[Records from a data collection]
..........

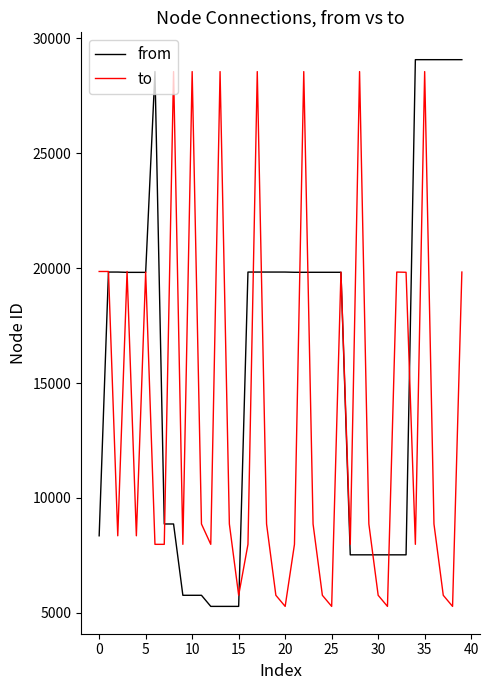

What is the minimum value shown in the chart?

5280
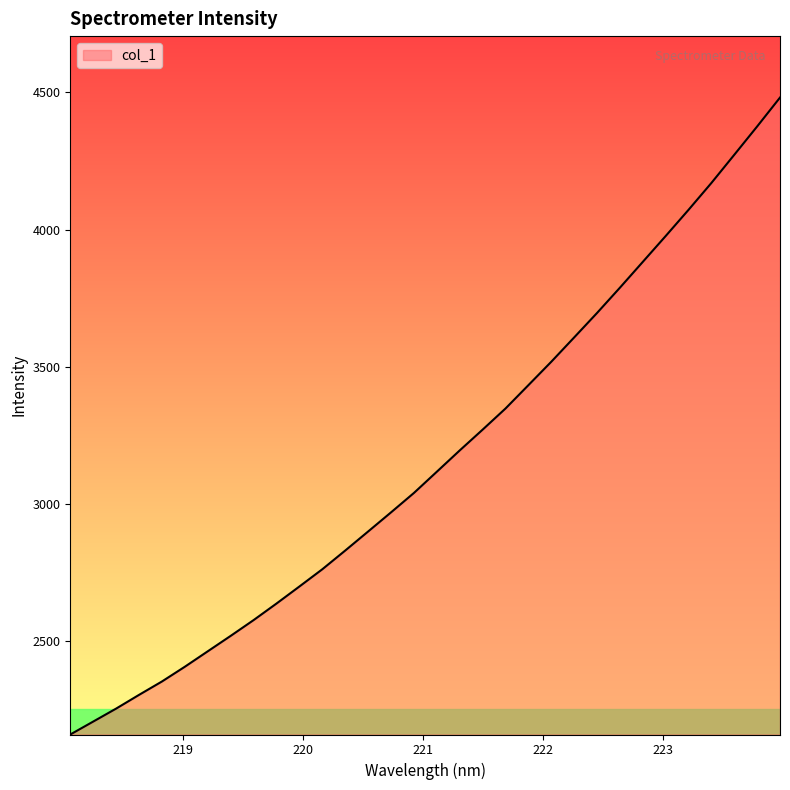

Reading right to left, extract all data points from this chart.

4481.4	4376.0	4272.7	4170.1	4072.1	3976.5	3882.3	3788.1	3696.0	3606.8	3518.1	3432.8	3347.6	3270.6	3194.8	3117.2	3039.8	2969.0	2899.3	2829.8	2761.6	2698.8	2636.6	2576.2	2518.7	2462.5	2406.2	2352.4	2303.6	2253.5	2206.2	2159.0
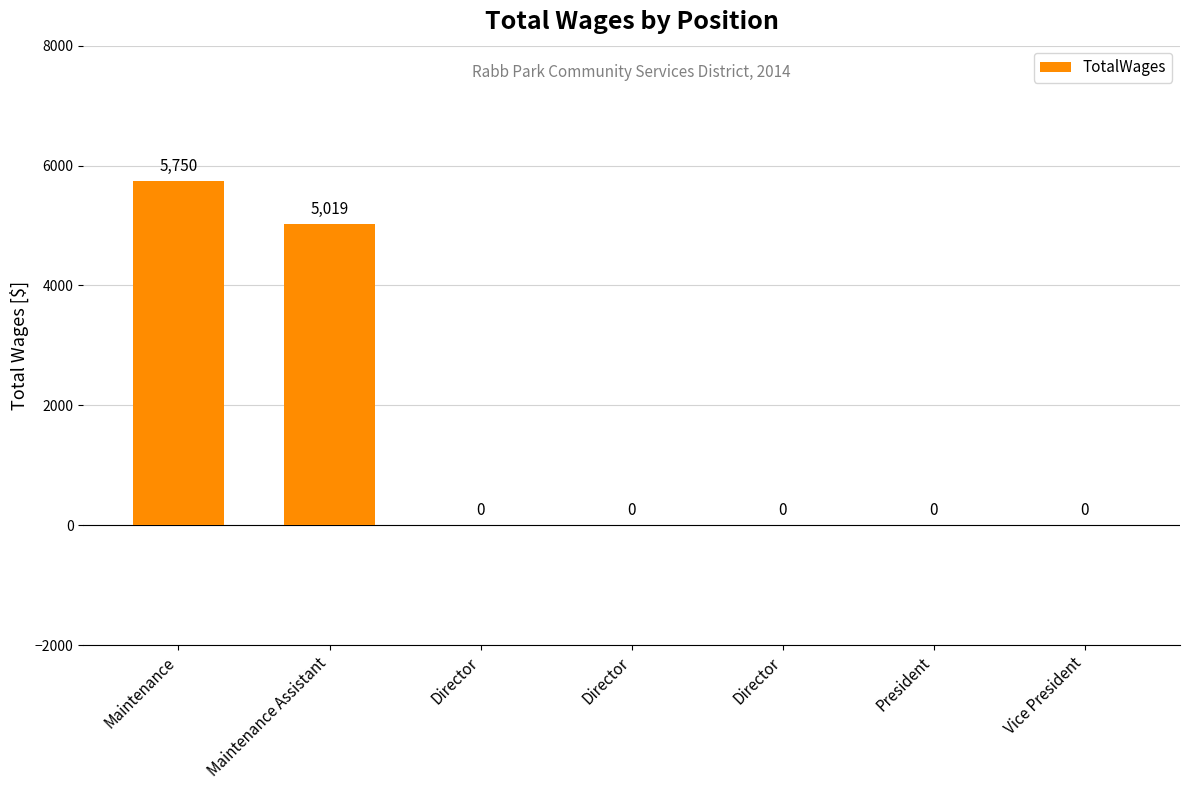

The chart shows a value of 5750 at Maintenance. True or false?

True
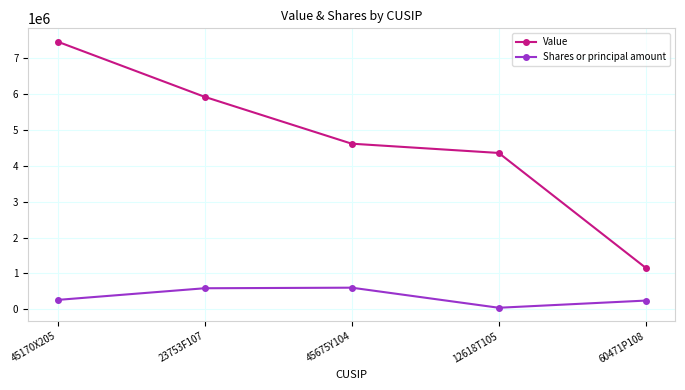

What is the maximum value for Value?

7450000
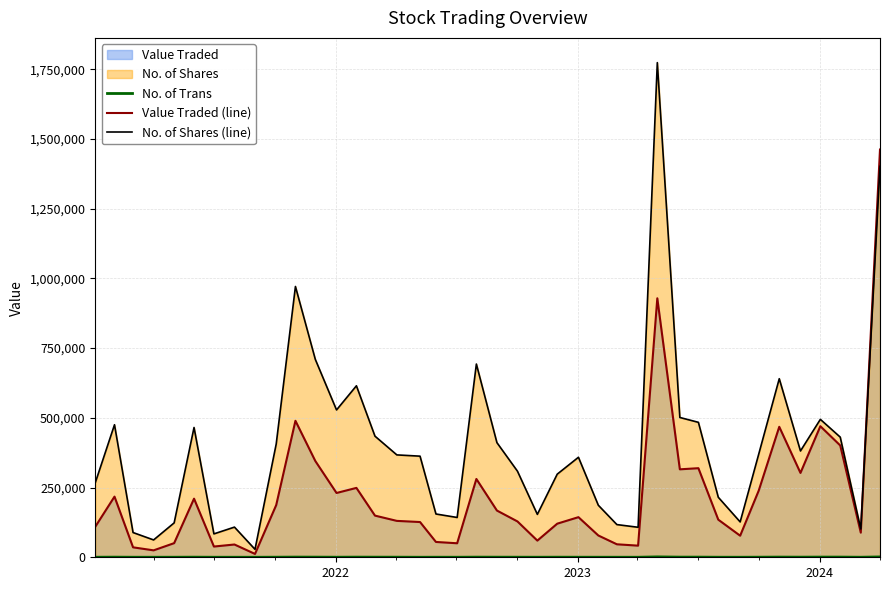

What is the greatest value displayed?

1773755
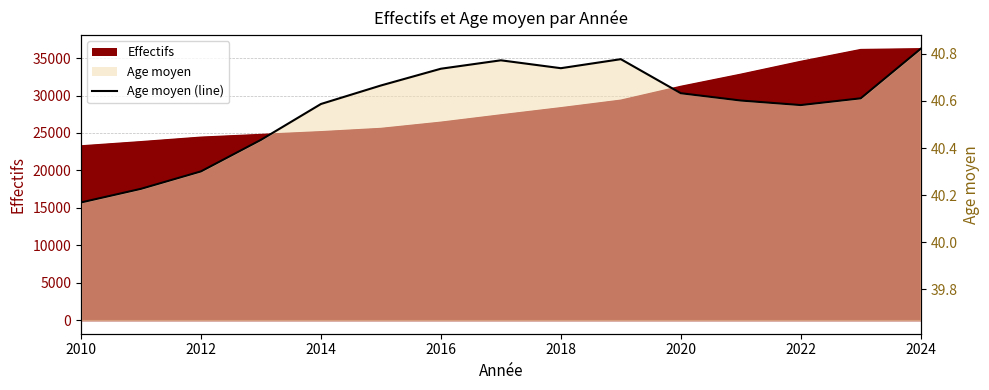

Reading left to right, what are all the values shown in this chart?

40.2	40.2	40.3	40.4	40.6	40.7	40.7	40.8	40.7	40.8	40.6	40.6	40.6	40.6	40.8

..........

- **Required action**: Please update the material by changing every "chart" to "graph" and leaving everything else the same. Omit the pictures from your version.

- **Answer**:
What is the minimum value shown in the graph?

5280

Reading right to left, extract all data points from this graph.

4481.4	4376.0	4272.7	4170.1	4072.1	3976.5	3882.3	3788.1	3696.0	3606.8	3518.1	3432.8	3347.6	3270.6	3194.8	3117.2	3039.8	2969.0	2899.3	2829.8	2761.6	2698.8	2636.6	2576.2	2518.7	2462.5	2406.2	2352.4	2303.6	2253.5	2206.2	2159.0

The graph shows a value of 5750 at Maintenance. True or false?

True

What is the maximum value for Value?

7450000

What is the greatest value displayed?

1773755

Reading left to right, what are all the values shown in this graph?

40.2	40.2	40.3	40.4	40.6	40.7	40.7	40.8	40.7	40.8	40.6	40.6	40.6	40.6	40.8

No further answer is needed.